Many people take great pride in having a credit score in the upper 700s as if it reflects the type of person they are. Your credit score says a lot about what type of spender you are and most importantly, how well you pay your bills. Although it can’t claim to reflect if you are a good friend, neighbor, husband or son, you are judged by it nonetheless. With your integrity riding on these three little numbers, it makes sense to know a little bit about how to guard them.
If you have limited access to the world, live on a farm and eat your own produce you might not need to bother with this thing called a credit score. You may need to right your own article or book to help others reach this heighten awareness. However, if you are like the mass majority, having a good credit score makes life a little easier.
Putting it in Perspective
A great credit score won’t improve your marriage, mend a broken heart or replace a good friend. However, living in the credit based United States, having a good score will help you get a better interest rate on your car insurance, help you land a dream job that you ARE qualified for and allow you to be approved for that condo that you’ve always wanted. A good credit score will also give you financial backing if you should ever need it.
How to Improve Your Credit Score
It may be easier to ensure that your score don’t drop than it is to improve it. With that being said, the actions that you take for this point forward will determine if you will improve your credit score or not. Many of these actions are obvious to most but still bare reinforcing.
- First, know that the worse credit score can be improved. Don’t take a defeatist attitude because that won’t help you or your score.
- Secondly, request a duplicate of your credit report from the reporting agencies—Trans Union, Equifax, and Experian. You are entitled by law to a free report every year. If you were recently denied credit, you can also request a free credit report from the reporting agency.
- Check for any errors on your report and dispute them in writing. Send a copy of the credit report to the reporting agency with the error(s) highlighted. Check back with a phone call in about three weeks to check the status of your dispute and any actions taken.
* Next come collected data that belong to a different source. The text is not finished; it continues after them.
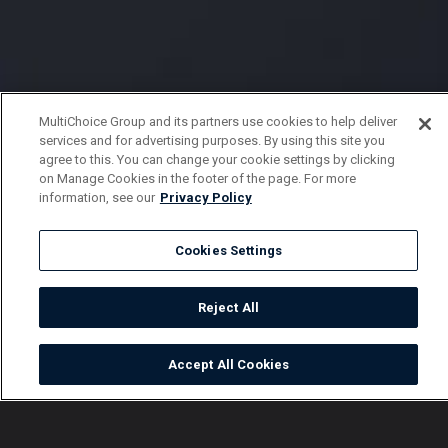
MultiChoice Group and its partners use cookies to help deliver
services and for advertising purposes. By using this site you
agree to this. You can change your cookie settings by clicking
on Manage Cookies in the footer of the page. For more
information, see our
Privacy Policy
Cookies Settings
Reject All
Accept All Cookies
Watch
Buy
TV Guide
Search
Menu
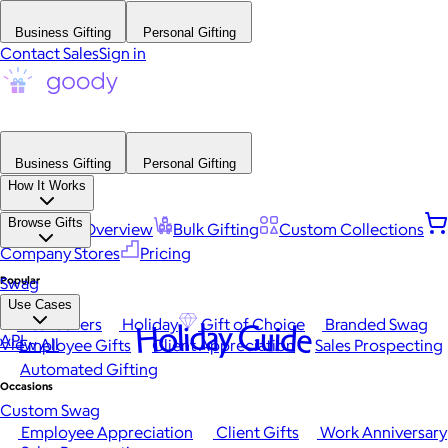
Business Gifting
Personal Gifting
Contact Sales
Sign in
Business Gifting
Personal Gifting
How It Works
Browse Gifts
Platform Overview
Bulk Gifting
Custom Collections
Company Stores
Pricing
Popular
Swag
Use Cases
Best Sellers
Holiday
Gift of Choice
Branded Swag
Holiday Guide
API
View All
Employee Gifts
Client Appreciation
Sales Prospecting
Automated Gifting
Occasions
Custom Swag
Employee Appreciation
Client Gifts
Work Anniversary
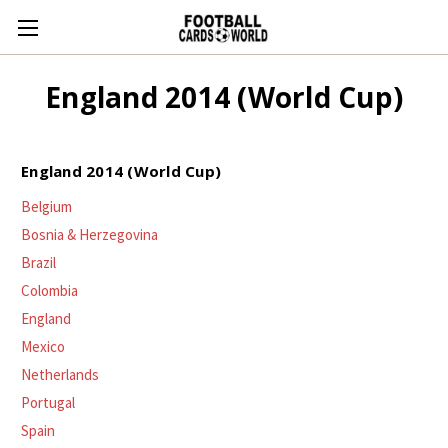
England 2014 (World Cup)
England 2014 (World Cup)
Belgium
Bosnia & Herzegovina
Brazil
Colombia
England
Mexico
Netherlands
Portugal
Spain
- Make up with your creditors. Communication is critical because they can’t help if they don’t know what the problem is. Ask for a payment arrangement that you can stick to and keep it. This will stop them from reporting you as delinquent and brings your accounts current.
- Your payment history weighs heavily on your credit score (35%) so make it a priority to pay your bills on time every month.
- How much debt owed is 30% of your score. So, pay down those debts as soon as possible. You want to have less debt owed. Don’t be so quick to open up new accounts this works against your credit score.
- Work with the credit you already have. How long you’ve had your open accounts looks more favorable than paying them off and closing them. So pay off the oldest ones and keep them open.
- Know that even though you have paid off a bad debt it still stays on your credit report for seven years—however, it does show as paid.
Let’s face it, rejection of any kind hurts. Being turned down for employment stings even more. You can take the necessary steps to improve your score and your confidence. Don’t beat yourself up. Get back on that horse. Learn as much as you can. When it comes to your credit report and credit score, become an expert. It may take a little more effort in the beginning but it will get easier and it will be worth it.